CHARLESTON – West Virginia Attorney General Patrick Morrisey's office has filed a complaint for injunction, consumer restitution, and other relief against Illinois-based cookware company NuWave LLC.
NuWave makes, markets, and sells a wide range of kitchen supplies by to consumers across West Virginia, primarily through television ads.
In the suit, filed in the Kanawha Circuit Court, Morrisey accuses NuWave of violating the West Virginia Consumer Credit and Protection Act (WVCCPA), the Telemarketing Act, and the Prizes and Gifts Act.

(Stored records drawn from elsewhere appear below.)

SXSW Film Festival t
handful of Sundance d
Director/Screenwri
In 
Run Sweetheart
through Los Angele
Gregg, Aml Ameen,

The Attorney General’s Consumer Protection Division filed suit after receiving multiple reports from various consumers claiming NuWave engaged in numerous unscrupulous tactics in the promotion of its products, such as the Precision Induction Cooktop (PIC).

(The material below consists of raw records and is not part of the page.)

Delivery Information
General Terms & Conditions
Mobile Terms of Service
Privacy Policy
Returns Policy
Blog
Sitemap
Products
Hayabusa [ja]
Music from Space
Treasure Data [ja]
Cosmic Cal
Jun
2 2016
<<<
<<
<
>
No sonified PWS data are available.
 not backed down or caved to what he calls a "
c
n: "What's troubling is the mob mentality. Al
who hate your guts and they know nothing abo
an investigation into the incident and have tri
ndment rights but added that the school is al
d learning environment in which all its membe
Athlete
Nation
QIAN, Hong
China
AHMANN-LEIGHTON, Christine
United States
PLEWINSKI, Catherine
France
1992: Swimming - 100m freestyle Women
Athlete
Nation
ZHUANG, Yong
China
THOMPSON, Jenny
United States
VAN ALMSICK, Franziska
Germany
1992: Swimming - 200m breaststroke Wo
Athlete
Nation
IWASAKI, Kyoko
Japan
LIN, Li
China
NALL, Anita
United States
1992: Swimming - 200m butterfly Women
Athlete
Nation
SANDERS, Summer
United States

Morrisey points specifically to the legality of NuWave’s Buy-One-Get-One-Free (BOGO) promotional offer.
“It appears that the free product was not free as represented,” Morrisey said. “NuWave allegedly added shipping and processing charges to the second product that were not clearly and conspicuously disclosed and that greatly exceeded the actual cost of shipping to NuWave.”
Additionally, the suit points to other services of questionable value, such as the company’s high pressure sales pitch that resulted in the unknowing purchase of additional products and monthly credit card charges on behalf of other sellers.
The suit also claims that the telemarketing sales were conducted by outside vendors who were not registered as bonded telemarketers with the West Virginia State Tax Department.
The complaint asks for civil penalties of $5,000 per violation, and for NuWave to cover investigation and litigation costs related to the suit.
Morrisey asks the Court to require NuWave issue refunds to all West Virginia consumers who purchased NuWave and non-NuWave products from telemarketers and in connection with the BOGO offer, as well as provide restitution for each affected consumer.